• What this task involves
Copy exactly the lines that run from the one containing "hfov_deg: 3.8" through the end of the entries, both ends included.

[Records drawn from a dataset]
•••••
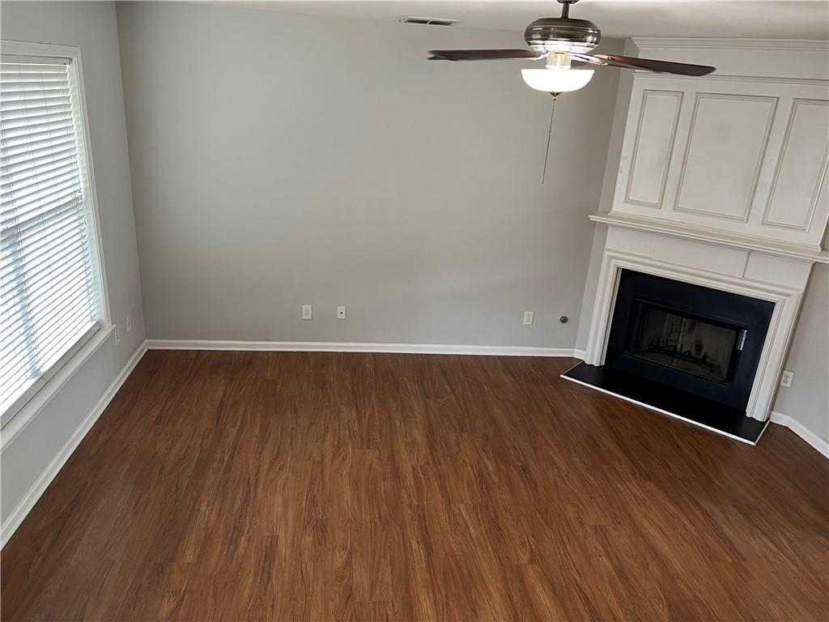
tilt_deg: -20.9
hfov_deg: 67.3
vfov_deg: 53.1
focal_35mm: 26
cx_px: 414
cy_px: 311
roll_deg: -3.7
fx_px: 623
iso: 200
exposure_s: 1/60
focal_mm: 5.7
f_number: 1.5
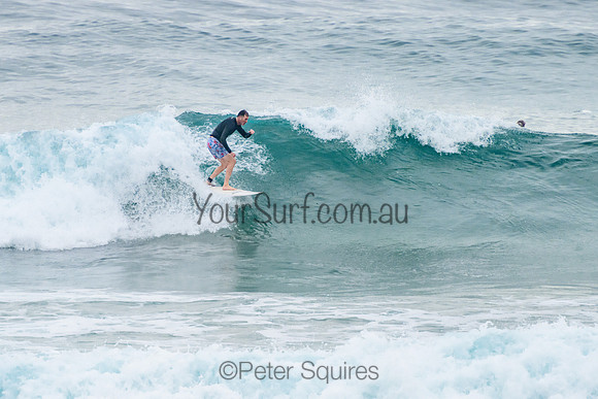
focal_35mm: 549
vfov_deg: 2.5
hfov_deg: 3.8
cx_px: 283
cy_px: 181
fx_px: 9128
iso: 500
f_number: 5.6
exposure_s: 1/1250
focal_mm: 400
•••••
• Result of this exercise
hfov_deg: 3.8
cx_px: 283
cy_px: 181
fx_px: 9128
iso: 500
f_number: 5.6
exposure_s: 1/1250
focal_mm: 400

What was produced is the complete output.